Uno de los candidatos más aburridos de esta campaña es sin duda Eduardo Frei. Aunque Sebastián Piñera no se queda atrás, con sus intentos por parecer espontáneo, el decé se ha ganado varios comentarios por su enfermiza fomedad.
Eso, sumado a lo agresivo e intolerante que suele ser ante algunos puntos de vista y preguntas de periodistas –que a veces son verdaderamente unas estupideces- le está jugando bastante en contra en la campaña. Ya hay encuestas como la de La Tercera que lo muestran bajo Marco Enríquez-Ominami, en un empate técnico.
En esas circunstancias, si el candidato amarillo quiere subir aunque sea para mantener la dignidad y el orgullo dentro de su partido y conglomerado, debe cambiar la forma de hacer las cosas y de mostrarse ante la prensa. Ya se sacó la corbata, pero ese es tan sólo el primer paso.

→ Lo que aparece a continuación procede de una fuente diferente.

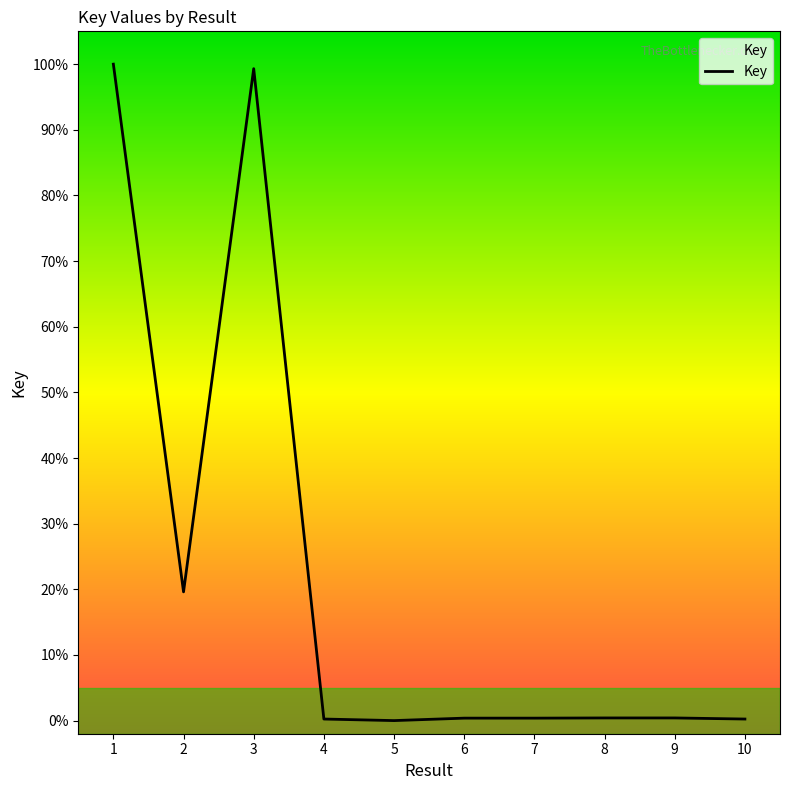

What is the maximum value shown in the chart?

100.0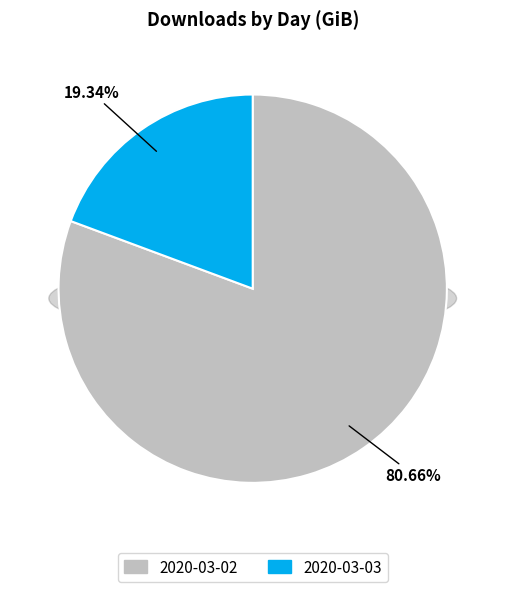

What percentage is the 2020-03-03 slice, to the nearest percent?

19%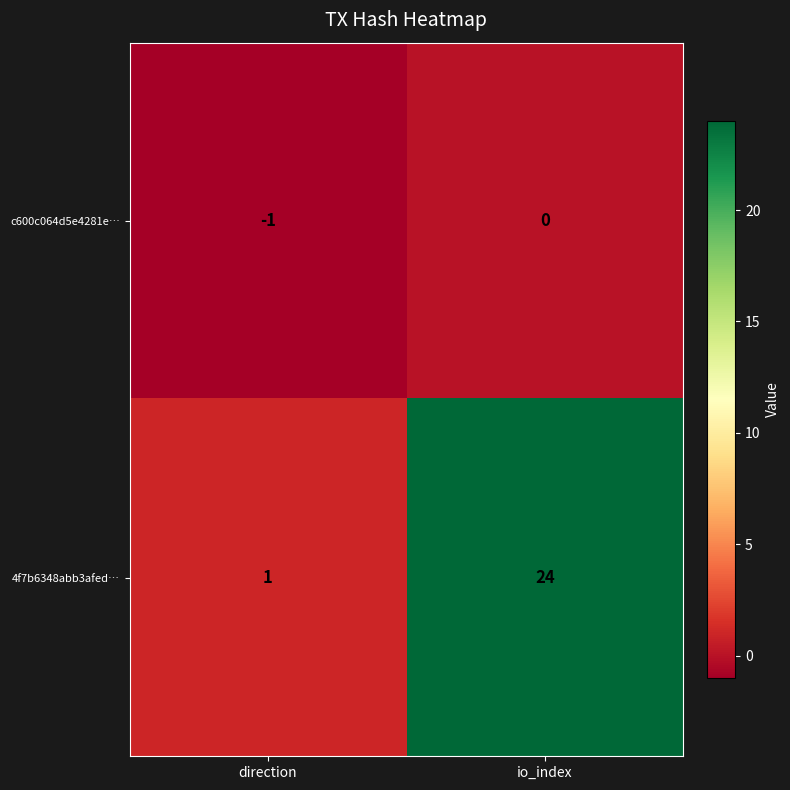

Rank the series by their maximum value, from lowest to highest.

c600c064d5e4281e…, 4f7b6348abb3afed…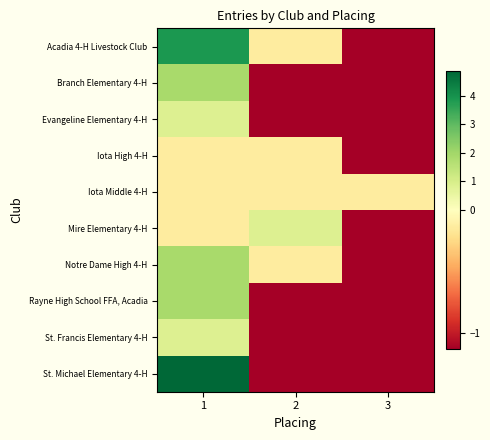

Which series changed the most between 1 and 3?

St. Michael Elementary 4-H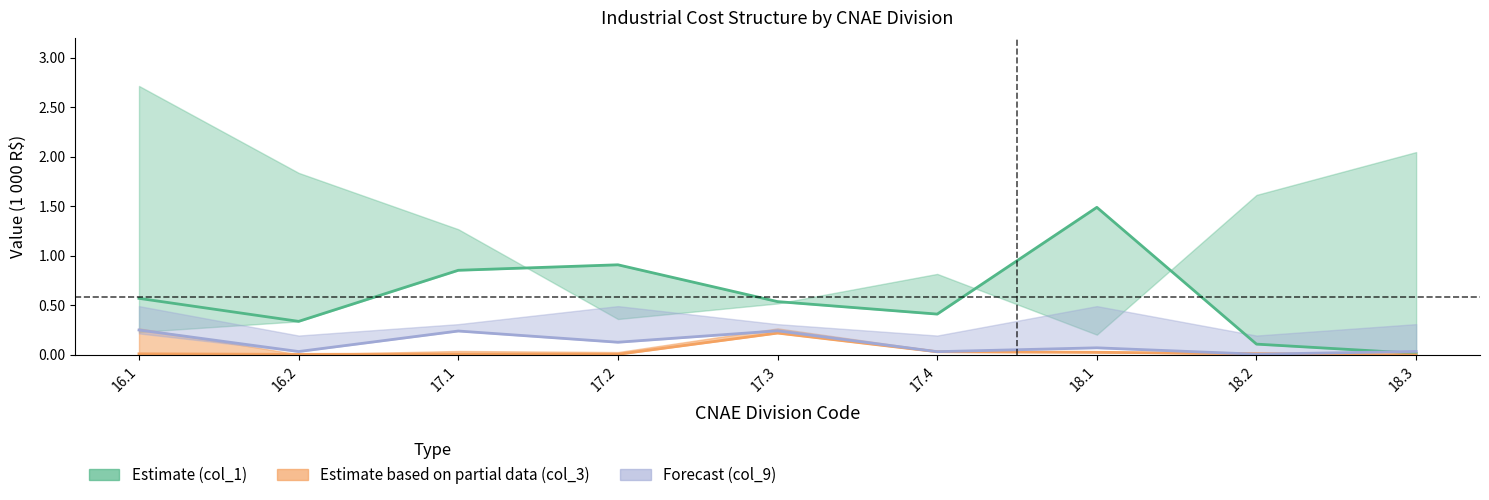

What is the highest value of the Forecast (col_9) series?

0.3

Lo que sigue, es ser más espontáneo, o más creativo en las tallas que tira. Esto lo ayudará a repuntar sobre todo en el público más sentimental, el que no se preocupa de ver el programa de gobierno sino el cómo actúa y se plantea frente a situaciones. Claramente, esto no significa dejar de lado lo otro.
Además, las frases creativas suelen ser las mejores, muchas de ellas quedan dando vuelta en la prensa por varios días, y algunas incluso pasan a la historia. Antes era más común, pero hoy parece ser que los candidatos están muy programados y pauteados para decir todo, no hay improvisación, tratan de pasar desapercibidos, incluso de parecerse lo más posible al presidenciable de al lado, quizás por el miedo a ir más allá y mandarse un cagazo.
Ejemplo de lo pauteado que están los candidatos es el Piñerizer, un generador de discursos que apareció hace algunas semanas. En esta ocasión, la broma le tocó a Sebastián Piñera, pero bien podría haber sido Frei o algún otro candidato.
Y ustedes dirán, pero si da lo mismo como lo que diga el candidato, lo importante es que haga cosas. Bueno, creo que si no es capaz de decir algo novedoso, mucho menos podrá hacer algo novedoso. Por lo demás, ese binomio del decir/hacer es un arma de doble filo: si el candidato no dice nada distinto a lo que dicen los demás, ¿cómo votaremos? Los únicos que han demostrado ser un poco mejores en este ámbito son MEO y Arrate, pero uno habla muy rápido y no se entiende y al otro la prensa no lo pesca.
Así que, mejor que vayan moviendo las lenguas y sacando buenas frases. Que no le tengan miedo a la pelea, a las confrontaciones, a las escaramuzas, como dicen hoy en día, y demuestren porqué quieren llegar a La Moneda. Sean más mediáticos, que eso también sirve. De lo contrario, pasará a ser la campaña más fome en la historia de Chile.